Identifying the child’s style
These are the general learning styles; home-schooling parents need to identify which style or styles best fit their particular child. A child’s learning style might be one of these styles or a mix of two or more. The mixing is common; many children show preferences across multiple styles, and the combinations vary.
By identifying the learning style or styles that best suit a child, parents possess the information that allows them to proactively find the methodologies to help the child on the path of successful learning. The identification is not a one-time event; the parent watches how the child engages with different kinds of material, what they enjoy, what they avoid, what they remember, what they struggle with. Over time, a pattern emerges.
Often, children struggle in the conventional classroom, and the teacher is unable to identify the reasons because they have many children to teach. A teacher with thirty students cannot give each one the individual attention needed to identify a learning-style mismatch. The struggle gets diagnosed as a problem with the child (insufficient effort, learning disability, behavioural issue) when it may actually be a problem with the teaching mode not matching the child’s style.

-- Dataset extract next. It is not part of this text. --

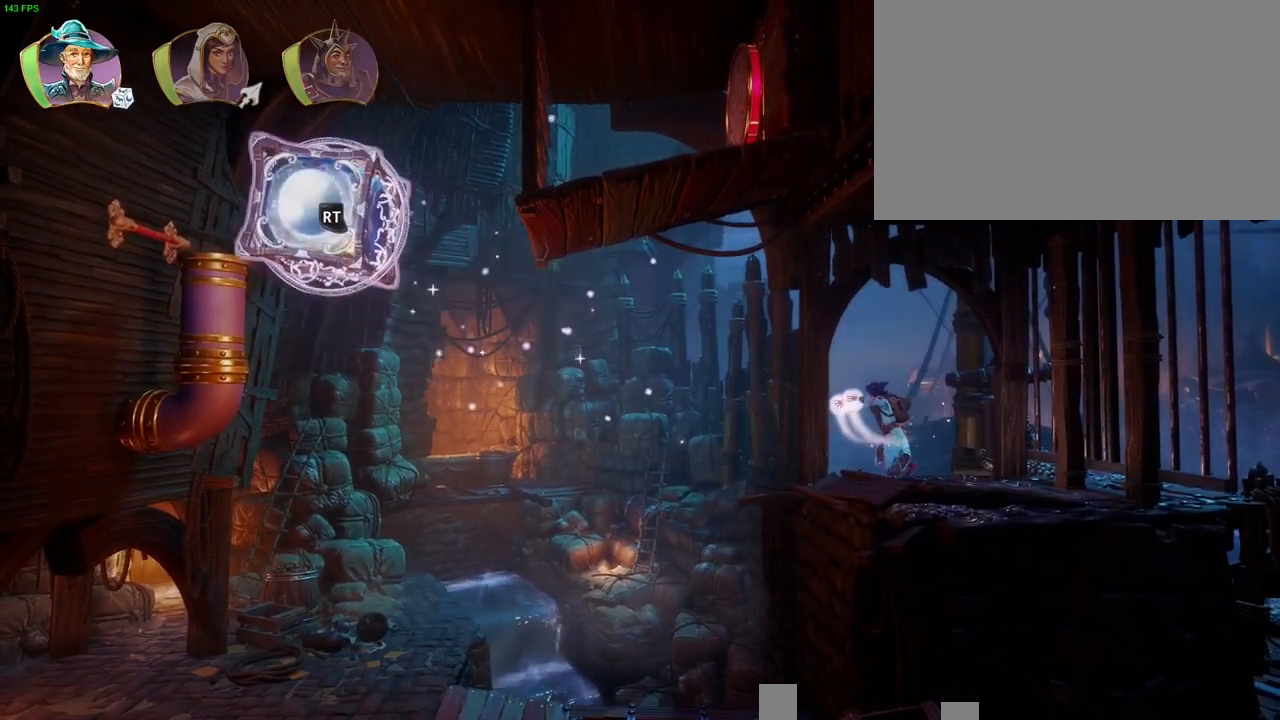
{"dt_ms": 500, "buttons": [], "left_stick": "center", "right_stick": "center", "button_events": [[233, "R1", "down"], [233, "R2", "up"], [350, "R1", "up"]]}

By undertaking their child’s education themselves, parents are in a better position to identify the learning style and find activities, or a combination of activities, that may work well with that child’s individual style. The parent has more time with the child, more chances to observe, more flexibility to try different methods. The identification work that a conventional school cannot do, a home-schooling parent often can.
Home-schooling parents need to be able to understand what method of learning best fits the needs of their child: whether they learn by writing down facts, by drawing images, by talking about scenarios, by physical activity, or by some combination. The practical understanding is what enables the matched teaching that the learning-style philosophy calls for.
Through ongoing observation of how the child engages with different kinds of material, what they enjoy, what they avoid, what they remember
The identification is not a one-time event; the parent watches over time, and a pattern emerges. A child’s style might be one of the seven or a mix of two or more. A conventional teacher with thirty students cannot do the individual observation needed; a home-schooling parent has more time, more chances to observe, and more flexibility to try different methods. The practical understanding (does this child learn by writing, drawing, talking, or doing?) is what enables the matched teaching.